A frase pareceu tomá-la de surpresa, pois a dona do pingente rubi, afundada no banco, fixou o olhar com interesse no líquido colorido do copo à sua frente. Seu sorriso de dentes branquinhos foi sumindo aos poucos, dando lugar à mesma expressão tímida e apreensiva que Wilson pensou ter visto antes. Não, ele não havia se enganado. Sinto que ela esconde alguma coisa.
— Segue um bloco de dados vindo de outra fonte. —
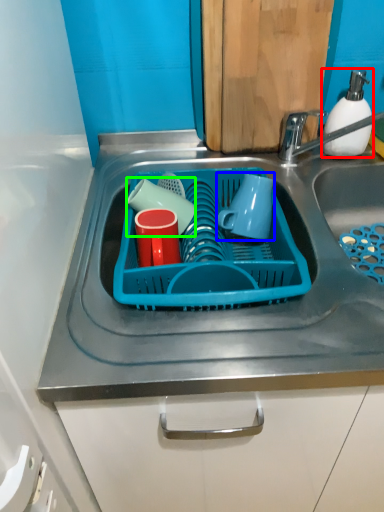
Question: Which object is the closest to the soap dispenser (highlighted by a red box)? Choose among these: mug (highlighted by a blue box) or tableware (highlighted by a green box).

Choices:
 (A) mug
 (B) tableware

Answer: (A)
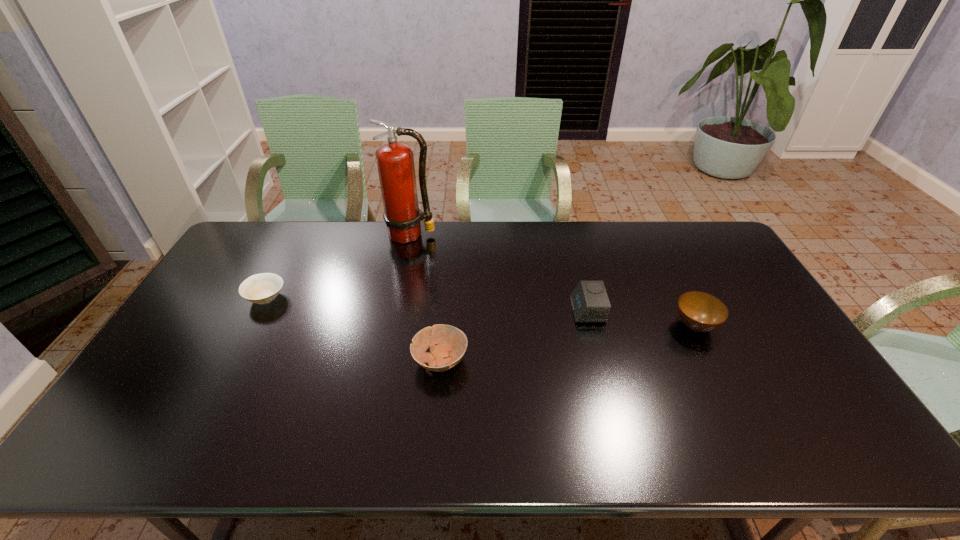
Identify the location of the farthest object. (395, 161).

The height and width of the screenshot is (540, 960). What are the coordinates of `the tallest object` in the screenshot? It's located at (395, 161).

The height and width of the screenshot is (540, 960). What are the coordinates of `alarm clock` in the screenshot? It's located at (589, 300).

This screenshot has width=960, height=540. In order to click on the rightmost object in this screenshot , I will do `click(699, 311)`.

Identify the location of the second bowl from right to left. The image size is (960, 540). (451, 342).

Identify the location of the leftmost bowl. This screenshot has width=960, height=540. (262, 288).

Locate an element on the screen. Image resolution: width=960 pixels, height=540 pixels. the shortest bowl is located at coordinates (262, 288).

Find the location of a particular element. Image resolution: width=960 pixels, height=540 pixels. free space located 0.110m at the nozzle of the tallest object is located at coordinates (404, 265).

I want to click on vacant space located 0.370m on the front-facing side of the alarm clock, so click(450, 310).

What are the coordinates of `vacant space located 0.160m on the front-facing side of the alarm clock` in the screenshot? It's located at [519, 310].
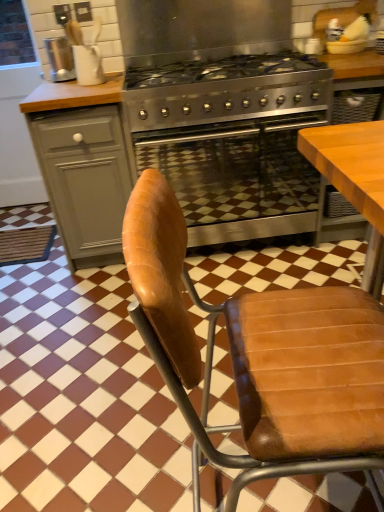
Question: From a real-world perspective, is stainless steel gas stove at center physically located above or below brown leather chair at center?

Choices:
 (A) below
 (B) above

Answer: (B)

Question: Relative to brown leather chair at center, is stainless steel gas stove at center in front or behind?

Choices:
 (A) behind
 (B) front

Answer: (A)

Question: Estimate the real-world distances between objects in this image. Which object is closer to the metallic silver kettle at upper left?

Choices:
 (A) stainless steel oven at center
 (B) stainless steel gas stove at center
 (C) matte gray cabinet at left
 (D) white matte mug at upper left
 (E) brown leather chair at center

Answer: (D)

Question: Which of these objects is positioned farthest from the matte gray cabinet at left?

Choices:
 (A) metallic silver kettle at upper left
 (B) brown leather chair at center
 (C) stainless steel oven at center
 (D) white matte mug at upper left
 (E) stainless steel gas stove at center

Answer: (B)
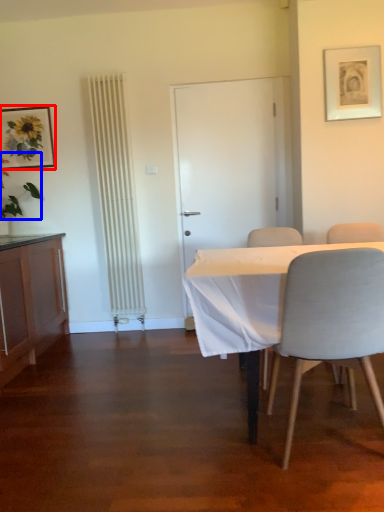
Question: Which of the following is the closest to the observer, picture frame (highlighted by a red box) or plant (highlighted by a blue box)?

Choices:
 (A) picture frame
 (B) plant

Answer: (B)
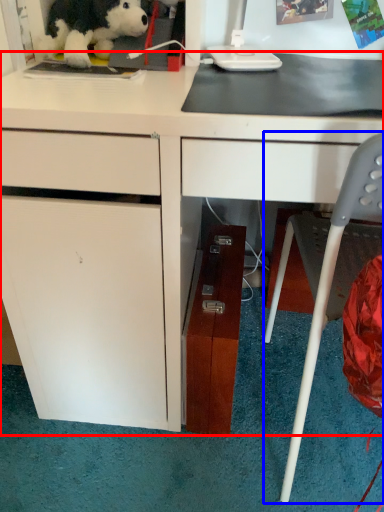
Question: Which of the following is the farthest to the observer, desk (highlighted by a red box) or chair (highlighted by a blue box)?

Choices:
 (A) desk
 (B) chair

Answer: (A)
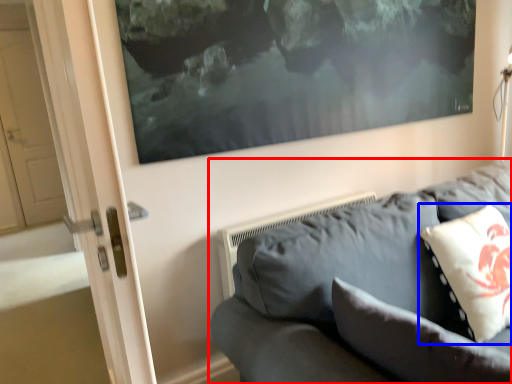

A luz azulada da boate se alternava ao ritmo da música pop que enchia a sala. Ter ido até ali sem uma plano de ação foi um erro, pensou ela. Mas a porta não estava tão longe. Poderia dar uma desculpa qualquer, e agradecer a bebida prometendo que na próxima seria mais interessante. Só que agora não dá. Poderia então chamar um táxi e dormir o resto da madrugada de sábado, sem ter nenhuma obrigação de acordar cedo pela manhã. Seria assim. Sem dúvida, uma ideia segura, mas o quê? Não soube dizer. Talvez pela pressão que sentia em participar de algum modo da conversa, ou porque desde que chegou ela se sentisse deslocada entre aquelas pessoas. Ou ainda pela necessidade de testar o quanto poderia soar convincente. O certo é que soltou:

─ Laila ─ falou por fim, alisando a ponta do cotovelo em um movimento involuntário, enquanto a outra mão cruzava o seio até o começo do ombro ─ Meu nome é Laila.

Wilson notou que ela tinha uma tatuagem no lado interno do braço. Uma haste, com quatro triângulos alternados, um preenchido, o seguinte não. Ele não fazia ideia o que o desenho poderia significar, mas achou que combinava perfeitamente com o restante do visual dela. Realçava sua beleza exótica.

─ Laila?

─ Isso, Laila ─ repetiu a moça. Mas Wilson sabia que ela estava mentindo. Podia afirmar só de ler sua linguagem corporal, uma de suas muitas habilidades exigidas no seu tipo de trabalho. Isso se já não soubesse quem ela era e o que estava fazendo naquele lugar. O bar estava abarrotado, passava da meia-noite. O fundo da sala consistia em um cenário banhado pelas luzes azuis e douradas, onde meia-dúzia de mulheres lindíssimas, vestidas em um tipo de vestido robótico em godê, azul e preto, dançavam pole dentro de tubos semifechados. Laila chegou a imaginar por um momento se fora confundida com as putas que tocaiavam clientes de um jeito dissimulado nas dependências da Zodiac, e que usavam nomes falsos, já meio altas, embaladas pelo ácido para aguentar os ruídos do mundo ao redor. Mas se era isso que pensava o sujeito, era sinal de que estava funcionando.

Wilson saiu da boate cerca de uma hora da manhã. Levou “Laila” com ele ─ em pensamento. Ideias confusas, queria revê-la uma outra vez, mas talvez isso não fosse mais possível. Como uma gota de água que cai do céu, trazendo outras infinitas logo em seguida, você sabe o que vai acontecer, mas não há nada que possa fazer para impedir. A não ser se cobrir e esperar não se molhar tanto. O orvalho matutino cobria de lágrimas os poucos carros estacionados na avenida.